L’Indian Way de Dorothée Sausset

Dans la famille des créatrices de bijoux, Dorothée Sausset appartient à la catégorie des « Aventurières » et rien que pour ça je l’admire, moi qui n’ai jamais pu m’échapper durablement hors du périphérique parisien.

Elle a roulé sa bosse dans les Caraïbes, à Cuba, en Amérique du Sud, avant de se poser définitivement en Inde pour y faire des bijoux, d’abord pour les autres, et maintenant en son nom.

J’ai repéré son compte Instagram parce que j’y ai tout de suite reconnu l’Inde, ses couleurs éclatantes, sa lumière magique, ses paysages somptueux, ses effluves de jasmin et ses lieux sacrés. Moi qui ne suis pas du tout branchée ni yoga, ni méditation, ni talisman, ni bijoux ethniques, j’ai tout de suite adoré le compte de Dorothée, parce que ses bijoux sont ravissants, mais surtout parce que tout m’apparaissait authentique, sincère, dénué de ce folklore factice qui fait le lit des gourous New Age à la mode et des créatrices qui se mettent dans ce sillage juteux.Je l’ai déjà dit mais là je le clame, cette mouvance de pensée positive qui prêche le bien-être H 24 à longueur de vidéos sur les réseaux sociaux et qui pille sans vergogne les préceptes de croyances ancestrales me provoque un prurit. J’ai d’ailleurs moi-même failli succomber aux chants des sirènes d’un coach particulièrement convaincant promu par une charmante influenceuse de la sphère yoga. Il me proposait de reprogrammer mon cerveau sur un mode Winner, c’était très tentant pour une apôtre du self-bashing. Quand il m’a annoncé ses conditions financières, j’ai compris que le lavage de cerveau avait déjà commencé, et je me suis réveillée in-extrémis pour éviter de sombrer dans la secte du bonheur.

Mais si je fuis les gourous parisiens de la reprogrammation positive, les séances de Kundalini Yoga à 6000 followers en life et les propositions de jeûnes à base de tisane d’artichaut à 3000 € la semaine dans une grange en Lozère, je n’en reste pas moins fascinée par les expériences de vie ancrées dans la réalité de la culture Hindouiste ou Bouddhiste. J’admire l’engagement de ceux qui partent pour de vrai chercher le graal. Et puis ça me parle de notre vide spirituel, parce que comme beaucoup, si je vais dans une église, c’est plutôt quand elle est vide et silencieuse. Ses vieilles pierres, ses dentelles gothiques, son atmosphère parfumée d’encens et le rayon de soleil qui perce dans les vitraux me touchent plus que la messe du dimanche. Si l’étincelle de la spiritualité brille encore, elle nous vient de contrées lointaines, elle a quitté notre glaçante modernité.

Comme les archéologues, les grand reporters, les volcanologues, les médecins sans frontières ou les écrivains voyageurs, Dorothée a le voyage inscrit dans son ADN. Et si elle a su combiner sa passion avec son métier, c’est que les deux sont indissociables et font de sa vie une histoire d’un exotisme romanesque, surtout vu par moi qui vis depuis plus de 30 ans porte d’Auteuil avec un auvergnat.

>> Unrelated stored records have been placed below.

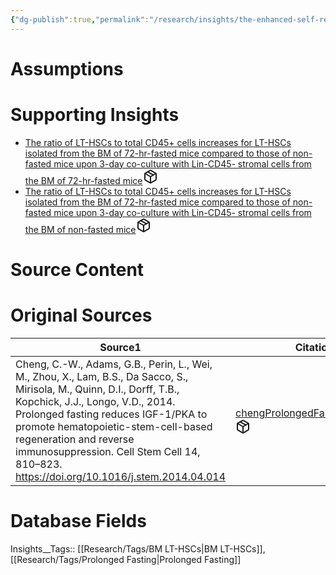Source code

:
 ```yaml
---
{"dg-publish":true,"permalink":"/research/insights/the-enhanced-self-renewal-program-of-bm-lt-hs-cs-from-72-hour-fasted-mice-is-inherent-to-the-lt-hsc-cells-and-not-related-to-the-bm-stromal-niche-cells/"}
---
```


# Assumptions
<div><ul class="dataview list-view-ul"></ul></div>

# Supporting Insights
<div><ul class="dataview list-view-ul"><li><span><a data-tooltip-position="top" aria-label="Research/Insights/The ratio of LT-HSCs to total CD45+ cells increases for LT-HSCs isolated from the BM of 72-hr-fasted mice compared to those of non-fasted mice upon 3-day co-culture with Lin-CD45- stromal cells from the BM of 72-hr-fasted mice.md" data-href="Research/Insights/The ratio of LT-HSCs to total CD45+ cells increases for LT-HSCs isolated from the BM of 72-hr-fasted mice compared to those of non-fasted mice upon 3-day co-culture with Lin-CD45- stromal cells from the BM of 72-hr-fasted mice.md" href="Research/Insights/The ratio of LT-HSCs to total CD45+ cells increases for LT-HSCs isolated from the BM of 72-hr-fasted mice compared to those of non-fasted mice upon 3-day co-culture with Lin-CD45- stromal cells from the BM of 72-hr-fasted mice.md" class="internal-link" target="_blank" rel="noopener" fileclass-name="Research Links">The ratio of LT-HSCs to total CD45+ cells increases for LT-HSCs isolated from the BM of 72-hr-fasted mice compared to those of non-fasted mice upon 3-day co-culture with Lin-CD45- stromal cells from the BM of 72-hr-fasted mice</a><a class="metadata-menu fileclass-icon"><svg xmlns="http://www.w3.org/2000/svg" width="24" height="24" viewBox="0 0 24 24" fill="none" stroke="currentColor" stroke-width="2" stroke-linecap="round" stroke-linejoin="round" class="svg-icon lucide-package"><path d="m7.5 4.27 9 5.15"></path><path d="M21 8a2 2 0 0 0-1-1.73l-7-4a2 2 0 0 0-2 0l-7 4A2 2 0 0 0 3 8v8a2 2 0 0 0 1 1.73l7 4a2 2 0 0 0 2 0l7-4A2 2 0 0 0 21 16Z"></path><path d="m3.3 7 8.7 5 8.7-5"></path><path d="M12 22V12"></path></svg></a></span></li><li><span><a data-tooltip-position="top" aria-label="Research/Insights/The ratio of LT-HSCs to total CD45+ cells increases for LT-HSCs isolated from the BM of 72-hr-fasted mice compared to those of non-fasted mice upon 3-day co-culture with Lin-CD45- stromal cells from the BM of non-fasted mice.md" data-href="Research/Insights/The ratio of LT-HSCs to total CD45+ cells increases for LT-HSCs isolated from the BM of 72-hr-fasted mice compared to those of non-fasted mice upon 3-day co-culture with Lin-CD45- stromal cells from the BM of non-fasted mice.md" href="Research/Insights/The ratio of LT-HSCs to total CD45+ cells increases for LT-HSCs isolated from the BM of 72-hr-fasted mice compared to those of non-fasted mice upon 3-day co-culture with Lin-CD45- stromal cells from the BM of non-fasted mice.md" class="internal-link" target="_blank" rel="noopener" fileclass-name="Research Links">The ratio of LT-HSCs to total CD45+ cells increases for LT-HSCs isolated from the BM of 72-hr-fasted mice compared to those of non-fasted mice upon 3-day co-culture with Lin-CD45- stromal cells from the BM of non-fasted mice</a><a class="metadata-menu fileclass-icon"><svg xmlns="http://www.w3.org/2000/svg" width="24" height="24" viewBox="0 0 24 24" fill="none" stroke="currentColor" stroke-width="2" stroke-linecap="round" stroke-linejoin="round" class="svg-icon lucide-package"><path d="m7.5 4.27 9 5.15"></path><path d="M21 8a2 2 0 0 0-1-1.73l-7-4a2 2 0 0 0-2 0l-7 4A2 2 0 0 0 3 8v8a2 2 0 0 0 1 1.73l7 4a2 2 0 0 0 2 0l7-4A2 2 0 0 0 21 16Z"></path><path d="m3.3 7 8.7 5 8.7-5"></path><path d="M12 22V12"></path></svg></a></span></li></ul></div>

# Source Content
<div><ul class="dataview list-view-ul"></ul></div>

# Original Sources
<div><table class="dataview table-view-table"><thead class="table-view-thead"><tr class="table-view-tr-header"><th class="table-view-th"><span>Source</span><span class="dataview small-text">1</span></th><th class="table-view-th"><span>Citation Key</span></th></tr></thead><tbody class="table-view-tbody"><tr><td><span>Cheng, C.-W., Adams, G.B., Perin, L., Wei, M., Zhou, X., Lam, B.S., Da Sacco, S., Mirisola, M., Quinn, D.I., Dorff, T.B., Kopchick, J.J., Longo, V.D., 2014. Prolonged fasting reduces IGF-1/PKA to promote hematopoietic-stem-cell-based regeneration and reverse immunosuppression. Cell Stem Cell 14, 810–823. <a rel="noopener" class="external-link" href="https://doi.org/10.1016/j.stem.2014.04.014" target="_blank">https://doi.org/10.1016/j.stem.2014.04.014</a></span></td><td><span><a data-tooltip-position="top" aria-label="Research/Studies/chengProlongedFastingReduces2014.md" data-href="Research/Studies/chengProlongedFastingReduces2014.md" href="Research/Studies/chengProlongedFastingReduces2014.md" class="internal-link" target="_blank" rel="noopener" fileclass-name="Research Links">chengProlongedFastingReduces2014</a><a class="metadata-menu fileclass-icon"><svg xmlns="http://www.w3.org/2000/svg" width="24" height="24" viewBox="0 0 24 24" fill="none" stroke="currentColor" stroke-width="2" stroke-linecap="round" stroke-linejoin="round" class="svg-icon lucide-package"><path d="m7.5 4.27 9 5.15"></path><path d="M21 8a2 2 0 0 0-1-1.73l-7-4a2 2 0 0 0-2 0l-7 4A2 2 0 0 0 3 8v8a2 2 0 0 0 1 1.73l7 4a2 2 0 0 0 2 0l7-4A2 2 0 0 0 21 16Z"></path><path d="m3.3 7 8.7 5 8.7-5"></path><path d="M12 22V12"></path></svg></a></span></td></tr></tbody></table></div>

# Database Fields
Insights__Tags:: [[Research/Tags/BM LT-HSCs\|BM LT-HSCs]], [[Research/Tags/Prolonged Fasting\|Prolonged Fasting]]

J’ai contacté Dorothée en Février qui m’a dit qu’elle habitait à New Delhi et nous avons convenu d’un rendez-vous lors de son prochain voyage à Paris, chez une amie où elle serait de passage.

Nous nous sommes retrouvées un très beau jour d’avril, Dorothée est venue nous accueillir, ma photographe Delphine et moi, à la grille d’une maison de campagne nichée en plein Paris. En jean, pull noir et Birkenstock, je sens que Dorothée a délaissé le vestiaire parisien pour un look cool qui n’attend que le retour des saris flamboyants et des blouses indiennes légères.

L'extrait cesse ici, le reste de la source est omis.